Diagnostic studies and Cochrane systematic reviews: incompatible entities? What we can learn from a diagnostic RCT in vascular surgery

Article type
Authors
Ubbink D, De Graaff J, Legemate D, Bossuyt P
Abstract
Background: To date, diagnostic studies form a gap in the Cochrane Database of Systematic Reviews, although initiatives in this direction are growing. The methodology and interpretation of diagnostic studies that could yield high-level evidence is more complicated and insufficiently standardized, which may frustrate systematic review and meta-analysis.

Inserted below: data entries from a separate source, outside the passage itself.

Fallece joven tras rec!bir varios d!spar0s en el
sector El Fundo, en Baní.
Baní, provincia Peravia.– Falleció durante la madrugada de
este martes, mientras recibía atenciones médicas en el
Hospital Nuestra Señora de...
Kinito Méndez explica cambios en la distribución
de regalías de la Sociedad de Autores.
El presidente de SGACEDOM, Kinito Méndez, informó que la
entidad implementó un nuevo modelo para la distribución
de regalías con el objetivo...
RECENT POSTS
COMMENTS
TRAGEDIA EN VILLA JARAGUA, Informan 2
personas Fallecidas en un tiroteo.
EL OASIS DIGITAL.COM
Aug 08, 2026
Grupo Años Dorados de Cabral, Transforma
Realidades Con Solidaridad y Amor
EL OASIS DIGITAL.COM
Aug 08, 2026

Objective: To present problems and possible solutions to include diagnostic studies in systematic reviews, as derived from an exemplary diagnostic RCT in vascular surgery.

Methods: In patients with severe leg ischemia, a (reference) diagnostic test is missing to decide which of these patients needs invasive (operative) vascular treatment and whether this therapy will ultimately relieve their ischemic pain. Hence, a diagnostic RCT was executed, in which the treatment policy was based either on the clinical eye of the surgeon or on the results of a new test combination[1]. Pain relief was the primary endpoint[2].

Results: A diagnostic RCT design was found to be useful, to overcome the lacking reference standard. Using this design minimized most causes of bias, allowed for a power-analysis, and included the patients final outcome. On the other hand, the effect of the diagnostic strategy was difficult to assess due to the influence of the treatment effect on the clinical outcome. Repeated testing was necessary to adjust treatment policy if the clinical condition changed. This precluded randomisation of only those patients with discordant test results[3]. Moreover, adherence to the treatment as prescribed by the test results was difficult and also influenced by the actual condition of the patient.

Conclusion: Any diagnostic study requires careful consideration of the study methodology and the endpoints chosen. Relevant guidelines as to the description of such trials have been proposed in the STARD initiative[4]. Despite the hurdles in the execution of a diagnostic RCT, its design appears preferable to enable meta-analysis of more diagnostic studies and presentation as a Cochrane systematic review, as long as these studies are homogeneous and their endpoints comparable.

References: 1. De Graaff JC, Ubbink DT, Tijssen JG, Legemate DA. Diagnostic randomized clinical trial is best solution for management issues in critical limb ischemia. J Clin Epidemiol. 2004;in press. 2. De Graaff JC, Ubbink DT, Legemate DA, Tijssen JG, Jacobs MJ.Evaluation of toe pressure and transcutaneous oxygen measurements in management of chronic critical leg ischemia: a diagnostic randomized clinical trial. J Vasc Surg. 2003;38 (3):528-34. 3. Bossuyt PM, Lijmer JG, Mol BW. Randomised comparisons of medical tests: sometimes valid, not always efficient. Lancet. 2000;356:1844-1847. 4. Bossuyt PM, Reitsma JB, Bruns DE, et al. Towards complete and accurate reporting of studies of diagnostic accuracy: The STARD Initiative. Ann Intern Med. 2003;138(1):40-4.